WORK TASK
Rewrite the text of every record, swapping "website" for "web page" wherever it occurs and changing nothing else. Leave the pictures out of your answer.

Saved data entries
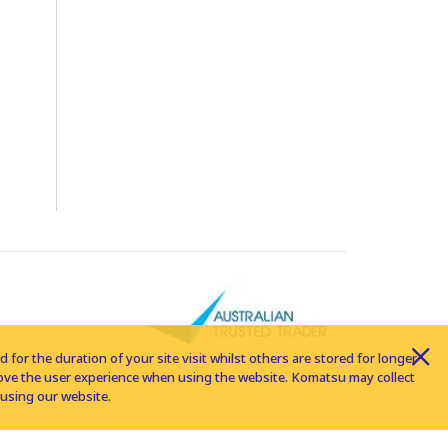
for the duration of your site visit whilst others are stored for longer
rove the user experience when using the website. Komatsu may collect
using our website.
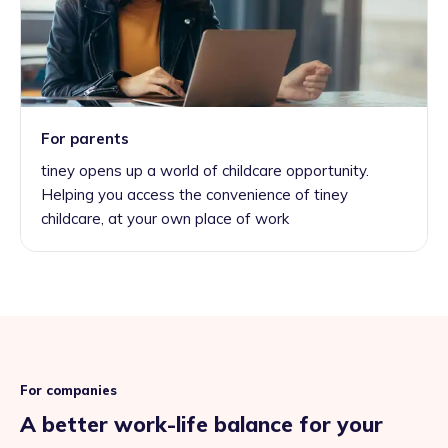
For parents
tiney opens up a world of childcare opportunity.
Helping you access the convenience of tiney
childcare, at your own place of work
For companies
A better work-life balance for your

TASK RESULT
for the duration of your site visit whilst others are stored for longer
rove the user experience when using the web page. Komatsu may collect
using our web page.
For parents
tiney opens up a world of childcare opportunity.
Helping you access the convenience of tiney
childcare, at your own place of work
For companies
A better work-life balance for your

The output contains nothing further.